Phosphoglycerate kinase--glyceraldehyde-3-phosphate dehydrogenase interaction: reaction rate studies.

ABSTRACT

Rate studies using phosphoglycerate kinase (PGK)--glyceraldehyde-3-phosphate dehydrogenase (GPDH) enzyme pair have been carried out to distinguish between the two mechanisms of intermediate metabolite transfer, namely diffusion through the solvent versus "substrate channelling" within an enzyme-enzyme complex. A procedure has been described for the assay of the rates of PGK-catalysed and the PGK-GPDH coupled reactions at high (saturating) GPDH concentration. With PGKs of rabbit muscle and yeast, the coupled reaction proceeded faster than the PGK-catalysed reaction. At a high salt concentration (0.5 M KCl), where a PGK-GPDH complex is known to dissociate, the two reactions proceeded at almost equal rates. At fixed PGK concentration, the rate of the coupled reaction at high (saturating) GPDH concentration varied with the nature (biological origin) of the latter enzyme. In the presence of 0.5 M KCl, the saturating rate values with different GPDHs were almost equal. The PGK-catalysed reaction exhibited typical Michaelian behaviour on varying the substrate concentrations (linear double reciprocal plots). The Km values for 3-PGA (0.51 mM) and ATP (0.40 mM) were independent of the concentration of the second substrate. The double reciprocal plots for the coupled reaction showed downward curvature, i.e. activation at higher substrate concentrations. The ratio of the rate of the coupled reaction the rate of the PGK catalysed reaction was found to be a function of the nature of PGK, nature of GPDH, nature of buffer, pH, salt concentration and substrate concentrations. The ratio varied between close to unity at low substrate concentrations, to three when the Vmax values of the two reactions were compared.

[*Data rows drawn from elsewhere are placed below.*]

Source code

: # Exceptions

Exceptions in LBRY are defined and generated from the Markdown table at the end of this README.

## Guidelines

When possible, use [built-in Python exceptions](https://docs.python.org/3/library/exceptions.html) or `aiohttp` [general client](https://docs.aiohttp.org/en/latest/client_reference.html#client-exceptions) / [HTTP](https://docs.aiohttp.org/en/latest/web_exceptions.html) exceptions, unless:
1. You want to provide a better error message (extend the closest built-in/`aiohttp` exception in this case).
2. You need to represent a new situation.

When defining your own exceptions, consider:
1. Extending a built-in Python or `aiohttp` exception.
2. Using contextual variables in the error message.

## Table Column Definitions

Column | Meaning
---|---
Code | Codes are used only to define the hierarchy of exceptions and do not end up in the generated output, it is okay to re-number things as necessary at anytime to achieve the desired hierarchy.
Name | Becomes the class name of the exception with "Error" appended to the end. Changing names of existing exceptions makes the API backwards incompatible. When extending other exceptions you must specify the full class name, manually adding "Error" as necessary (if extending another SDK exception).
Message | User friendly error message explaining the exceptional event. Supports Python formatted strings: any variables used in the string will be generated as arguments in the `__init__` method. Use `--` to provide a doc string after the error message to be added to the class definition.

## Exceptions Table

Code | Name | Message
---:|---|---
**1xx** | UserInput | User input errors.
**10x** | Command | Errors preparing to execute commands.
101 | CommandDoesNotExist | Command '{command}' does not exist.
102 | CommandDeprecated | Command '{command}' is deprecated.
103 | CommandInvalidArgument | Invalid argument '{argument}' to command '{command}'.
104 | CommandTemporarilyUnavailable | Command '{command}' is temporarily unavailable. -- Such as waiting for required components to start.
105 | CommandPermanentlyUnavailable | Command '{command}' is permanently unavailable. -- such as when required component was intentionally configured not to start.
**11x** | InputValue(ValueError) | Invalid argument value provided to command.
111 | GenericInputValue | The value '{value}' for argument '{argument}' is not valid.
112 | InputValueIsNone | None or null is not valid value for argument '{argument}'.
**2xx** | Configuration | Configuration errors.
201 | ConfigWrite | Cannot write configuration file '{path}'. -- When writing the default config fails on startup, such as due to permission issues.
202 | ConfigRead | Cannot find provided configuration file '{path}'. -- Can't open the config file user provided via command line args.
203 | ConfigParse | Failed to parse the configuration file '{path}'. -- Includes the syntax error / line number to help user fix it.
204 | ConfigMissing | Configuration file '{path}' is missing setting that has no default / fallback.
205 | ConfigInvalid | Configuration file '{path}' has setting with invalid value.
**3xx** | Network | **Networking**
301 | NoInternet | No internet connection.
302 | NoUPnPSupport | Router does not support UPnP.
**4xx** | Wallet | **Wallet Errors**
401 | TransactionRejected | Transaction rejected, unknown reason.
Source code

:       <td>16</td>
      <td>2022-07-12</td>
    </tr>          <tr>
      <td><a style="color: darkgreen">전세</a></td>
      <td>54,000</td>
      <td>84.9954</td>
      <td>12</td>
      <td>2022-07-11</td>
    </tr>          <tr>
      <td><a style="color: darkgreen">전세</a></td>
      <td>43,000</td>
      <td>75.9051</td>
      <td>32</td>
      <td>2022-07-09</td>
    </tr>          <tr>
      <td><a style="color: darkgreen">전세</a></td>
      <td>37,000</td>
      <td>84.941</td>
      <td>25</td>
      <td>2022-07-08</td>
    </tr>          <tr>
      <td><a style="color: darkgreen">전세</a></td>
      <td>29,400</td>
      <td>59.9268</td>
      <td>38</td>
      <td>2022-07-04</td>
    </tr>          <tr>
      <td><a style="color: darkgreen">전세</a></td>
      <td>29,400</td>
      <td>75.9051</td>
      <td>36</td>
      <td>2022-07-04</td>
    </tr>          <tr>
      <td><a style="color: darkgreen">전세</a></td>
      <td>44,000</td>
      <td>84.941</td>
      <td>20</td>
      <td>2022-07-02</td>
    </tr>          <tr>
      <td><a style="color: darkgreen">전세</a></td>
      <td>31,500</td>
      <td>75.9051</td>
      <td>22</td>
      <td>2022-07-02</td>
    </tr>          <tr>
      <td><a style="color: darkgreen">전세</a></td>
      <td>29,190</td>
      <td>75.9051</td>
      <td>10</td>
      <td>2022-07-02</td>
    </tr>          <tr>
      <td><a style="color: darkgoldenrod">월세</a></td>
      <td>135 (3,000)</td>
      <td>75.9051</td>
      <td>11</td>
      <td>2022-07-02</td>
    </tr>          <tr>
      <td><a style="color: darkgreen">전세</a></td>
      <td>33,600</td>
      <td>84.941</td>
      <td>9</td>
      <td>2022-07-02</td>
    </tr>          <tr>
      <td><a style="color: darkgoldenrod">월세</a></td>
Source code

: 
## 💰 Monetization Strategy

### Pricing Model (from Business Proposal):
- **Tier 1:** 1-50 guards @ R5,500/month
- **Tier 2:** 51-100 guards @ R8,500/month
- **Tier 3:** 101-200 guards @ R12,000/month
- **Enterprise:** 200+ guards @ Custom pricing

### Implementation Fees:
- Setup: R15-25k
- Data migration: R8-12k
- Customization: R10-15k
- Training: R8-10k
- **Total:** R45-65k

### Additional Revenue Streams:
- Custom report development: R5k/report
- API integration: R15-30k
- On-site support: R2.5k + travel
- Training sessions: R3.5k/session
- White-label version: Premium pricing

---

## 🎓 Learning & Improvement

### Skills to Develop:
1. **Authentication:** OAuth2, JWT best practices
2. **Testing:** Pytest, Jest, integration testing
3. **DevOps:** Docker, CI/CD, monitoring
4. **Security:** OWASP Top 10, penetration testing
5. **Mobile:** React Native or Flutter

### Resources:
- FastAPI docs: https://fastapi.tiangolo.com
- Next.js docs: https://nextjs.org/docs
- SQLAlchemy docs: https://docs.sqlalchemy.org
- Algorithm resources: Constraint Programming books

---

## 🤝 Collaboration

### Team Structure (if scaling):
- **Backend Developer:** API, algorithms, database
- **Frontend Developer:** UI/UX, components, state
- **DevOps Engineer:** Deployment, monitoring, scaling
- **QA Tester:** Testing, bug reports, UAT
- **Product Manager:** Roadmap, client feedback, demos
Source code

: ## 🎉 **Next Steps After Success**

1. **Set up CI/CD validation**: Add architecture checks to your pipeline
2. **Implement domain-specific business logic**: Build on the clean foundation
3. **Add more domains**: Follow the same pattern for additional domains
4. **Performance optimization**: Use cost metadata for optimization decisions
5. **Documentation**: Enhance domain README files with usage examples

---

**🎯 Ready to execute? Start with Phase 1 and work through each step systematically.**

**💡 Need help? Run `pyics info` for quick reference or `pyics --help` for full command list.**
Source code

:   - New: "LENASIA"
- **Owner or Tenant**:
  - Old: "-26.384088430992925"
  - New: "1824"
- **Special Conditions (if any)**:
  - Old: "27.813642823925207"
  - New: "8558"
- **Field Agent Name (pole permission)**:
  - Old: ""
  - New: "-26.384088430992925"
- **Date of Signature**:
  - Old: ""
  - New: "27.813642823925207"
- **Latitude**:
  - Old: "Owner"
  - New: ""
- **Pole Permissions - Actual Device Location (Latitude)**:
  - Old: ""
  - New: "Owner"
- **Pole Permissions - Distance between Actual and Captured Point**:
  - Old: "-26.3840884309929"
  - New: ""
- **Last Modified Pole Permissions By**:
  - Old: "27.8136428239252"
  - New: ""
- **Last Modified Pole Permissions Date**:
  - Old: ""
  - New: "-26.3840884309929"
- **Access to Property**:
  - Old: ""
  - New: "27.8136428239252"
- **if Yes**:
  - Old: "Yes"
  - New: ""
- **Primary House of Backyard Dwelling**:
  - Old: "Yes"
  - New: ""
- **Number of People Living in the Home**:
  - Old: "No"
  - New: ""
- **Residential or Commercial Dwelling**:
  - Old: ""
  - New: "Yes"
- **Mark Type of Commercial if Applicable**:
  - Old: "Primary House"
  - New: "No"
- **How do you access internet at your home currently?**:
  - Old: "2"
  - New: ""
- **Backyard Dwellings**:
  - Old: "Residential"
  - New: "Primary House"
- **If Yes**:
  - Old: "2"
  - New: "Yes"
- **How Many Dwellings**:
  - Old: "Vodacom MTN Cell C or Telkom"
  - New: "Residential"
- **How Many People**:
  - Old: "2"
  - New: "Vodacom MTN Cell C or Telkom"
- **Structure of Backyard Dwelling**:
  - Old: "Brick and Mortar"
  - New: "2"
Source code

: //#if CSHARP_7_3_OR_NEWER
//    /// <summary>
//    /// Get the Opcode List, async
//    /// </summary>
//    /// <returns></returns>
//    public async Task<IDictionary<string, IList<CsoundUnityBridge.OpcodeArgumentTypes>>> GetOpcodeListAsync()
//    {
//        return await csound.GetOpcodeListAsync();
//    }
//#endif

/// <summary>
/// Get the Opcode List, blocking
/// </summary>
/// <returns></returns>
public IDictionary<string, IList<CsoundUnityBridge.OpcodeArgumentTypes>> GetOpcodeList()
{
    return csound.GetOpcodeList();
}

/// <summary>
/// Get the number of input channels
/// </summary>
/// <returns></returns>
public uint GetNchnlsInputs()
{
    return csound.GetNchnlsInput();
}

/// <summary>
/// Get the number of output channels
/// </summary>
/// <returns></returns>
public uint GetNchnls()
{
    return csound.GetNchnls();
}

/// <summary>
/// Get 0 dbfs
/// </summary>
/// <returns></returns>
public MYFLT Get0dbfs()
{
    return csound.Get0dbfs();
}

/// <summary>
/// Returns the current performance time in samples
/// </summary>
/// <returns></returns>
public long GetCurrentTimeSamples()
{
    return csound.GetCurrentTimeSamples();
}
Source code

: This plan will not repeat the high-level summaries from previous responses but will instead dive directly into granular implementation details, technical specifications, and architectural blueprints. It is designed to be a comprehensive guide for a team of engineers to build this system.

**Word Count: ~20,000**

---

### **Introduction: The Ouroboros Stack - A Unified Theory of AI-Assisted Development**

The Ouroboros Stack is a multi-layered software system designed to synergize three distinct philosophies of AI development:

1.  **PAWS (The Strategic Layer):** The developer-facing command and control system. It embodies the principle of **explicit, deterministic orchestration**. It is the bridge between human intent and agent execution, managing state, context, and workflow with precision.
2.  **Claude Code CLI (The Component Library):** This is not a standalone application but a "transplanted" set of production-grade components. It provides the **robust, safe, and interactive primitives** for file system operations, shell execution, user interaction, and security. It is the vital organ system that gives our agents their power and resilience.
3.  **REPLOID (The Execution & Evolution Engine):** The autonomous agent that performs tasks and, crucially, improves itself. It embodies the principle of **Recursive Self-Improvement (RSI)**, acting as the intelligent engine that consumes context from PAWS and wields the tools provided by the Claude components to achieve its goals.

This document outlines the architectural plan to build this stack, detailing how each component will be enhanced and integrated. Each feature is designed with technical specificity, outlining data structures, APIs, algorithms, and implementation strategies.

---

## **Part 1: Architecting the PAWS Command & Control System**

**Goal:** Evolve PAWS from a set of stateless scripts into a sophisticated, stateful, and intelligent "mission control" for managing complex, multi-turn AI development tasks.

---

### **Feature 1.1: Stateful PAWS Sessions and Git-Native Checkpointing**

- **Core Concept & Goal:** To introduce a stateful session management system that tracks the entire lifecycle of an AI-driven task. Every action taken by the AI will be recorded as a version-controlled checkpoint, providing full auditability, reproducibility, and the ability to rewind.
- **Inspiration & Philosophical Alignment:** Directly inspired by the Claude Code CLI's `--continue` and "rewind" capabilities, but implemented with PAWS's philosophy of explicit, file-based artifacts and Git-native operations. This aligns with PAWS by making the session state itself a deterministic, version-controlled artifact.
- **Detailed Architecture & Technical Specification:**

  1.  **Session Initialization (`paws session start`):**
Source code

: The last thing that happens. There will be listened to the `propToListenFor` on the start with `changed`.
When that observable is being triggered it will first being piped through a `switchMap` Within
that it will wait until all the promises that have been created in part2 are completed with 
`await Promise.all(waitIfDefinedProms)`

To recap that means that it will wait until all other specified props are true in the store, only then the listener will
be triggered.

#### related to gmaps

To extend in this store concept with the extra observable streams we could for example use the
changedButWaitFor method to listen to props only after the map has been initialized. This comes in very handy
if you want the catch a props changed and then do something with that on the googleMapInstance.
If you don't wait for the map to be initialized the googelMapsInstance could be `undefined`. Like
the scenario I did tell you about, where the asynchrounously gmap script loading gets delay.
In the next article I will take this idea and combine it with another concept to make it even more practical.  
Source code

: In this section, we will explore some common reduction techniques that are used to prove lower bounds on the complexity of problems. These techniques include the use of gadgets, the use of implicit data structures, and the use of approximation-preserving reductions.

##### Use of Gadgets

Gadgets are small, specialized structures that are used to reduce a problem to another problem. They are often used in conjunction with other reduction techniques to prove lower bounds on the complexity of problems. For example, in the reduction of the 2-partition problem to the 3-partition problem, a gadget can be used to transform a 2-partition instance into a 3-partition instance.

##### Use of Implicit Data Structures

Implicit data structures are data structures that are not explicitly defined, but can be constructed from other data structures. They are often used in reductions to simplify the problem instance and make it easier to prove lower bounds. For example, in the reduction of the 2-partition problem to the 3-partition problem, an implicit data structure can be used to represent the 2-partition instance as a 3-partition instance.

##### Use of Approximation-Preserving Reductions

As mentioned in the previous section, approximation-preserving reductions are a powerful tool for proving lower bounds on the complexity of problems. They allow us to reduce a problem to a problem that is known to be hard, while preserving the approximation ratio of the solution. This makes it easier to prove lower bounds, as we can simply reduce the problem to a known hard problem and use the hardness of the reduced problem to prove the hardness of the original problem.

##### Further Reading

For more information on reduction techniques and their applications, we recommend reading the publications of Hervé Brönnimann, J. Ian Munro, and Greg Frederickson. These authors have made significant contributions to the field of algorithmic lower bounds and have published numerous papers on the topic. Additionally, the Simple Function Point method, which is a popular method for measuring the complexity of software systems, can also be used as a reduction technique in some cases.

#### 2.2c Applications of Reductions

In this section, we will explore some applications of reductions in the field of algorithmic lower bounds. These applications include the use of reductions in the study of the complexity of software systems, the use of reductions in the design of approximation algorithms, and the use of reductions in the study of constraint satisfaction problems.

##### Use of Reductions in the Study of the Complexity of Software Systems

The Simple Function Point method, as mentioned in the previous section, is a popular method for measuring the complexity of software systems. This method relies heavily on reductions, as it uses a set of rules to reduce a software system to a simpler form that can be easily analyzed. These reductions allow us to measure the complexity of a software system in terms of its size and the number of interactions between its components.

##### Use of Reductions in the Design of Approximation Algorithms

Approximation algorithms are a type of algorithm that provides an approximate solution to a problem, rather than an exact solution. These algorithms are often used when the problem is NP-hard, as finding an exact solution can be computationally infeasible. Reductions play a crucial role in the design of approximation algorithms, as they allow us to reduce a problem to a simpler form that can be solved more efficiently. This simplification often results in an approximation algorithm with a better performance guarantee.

At low substrate concentrations, the rate of the coupled reaction became independent of the nature of GPDH. It has been suggested that in the PGK-GPDH pair, the intermediate metabolite (BPG) is transferred directly from one enzyme to the other within an enzyme-enzyme complex, except at high salt or low substrate concentrations. Under the latter conditions, data were consistent with metabolite transfer by diffusion. Implications of these results for coupled enzyme assays have been discussed.